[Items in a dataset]
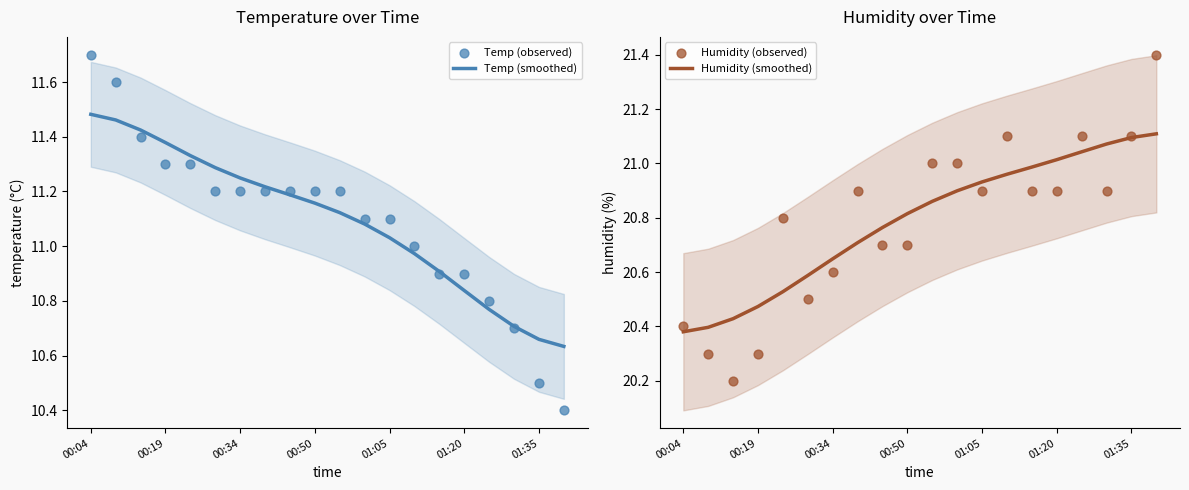

Which series has the largest total across all categories?

Humidity (smoothed)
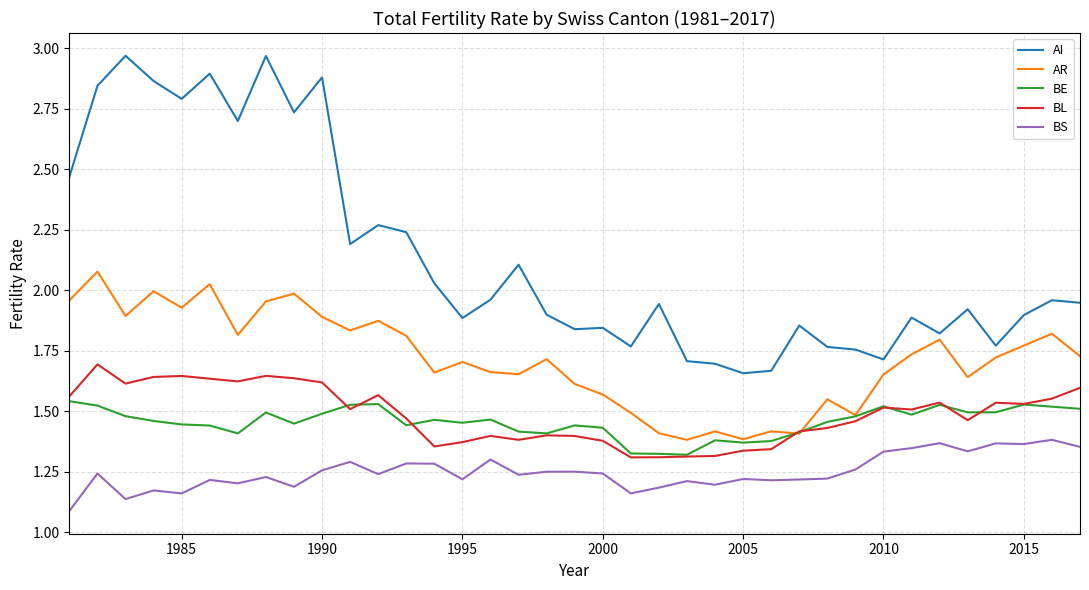

Which series has the largest total across all categories?

AI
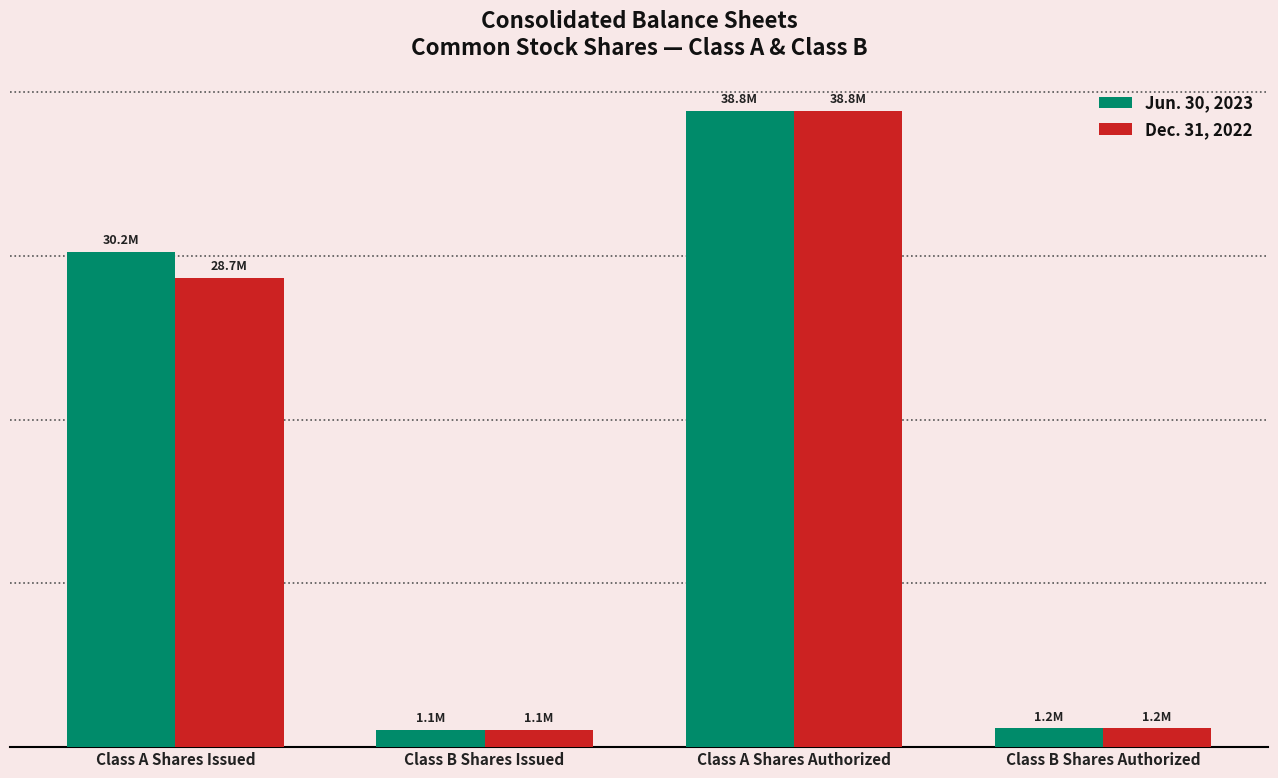

Does the chart contain stacked bars?

No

DESCRIPTION OF THE TASK:
Copy out all of the records again with "largest" swapped for "greatest" and no other changes. Omit the pictures from your copy.

THE ANSWER:
Which series has the greatest total across all categories?

Humidity (smoothed)

Which series has the greatest total across all categories?

AI

Does the chart contain stacked bars?

No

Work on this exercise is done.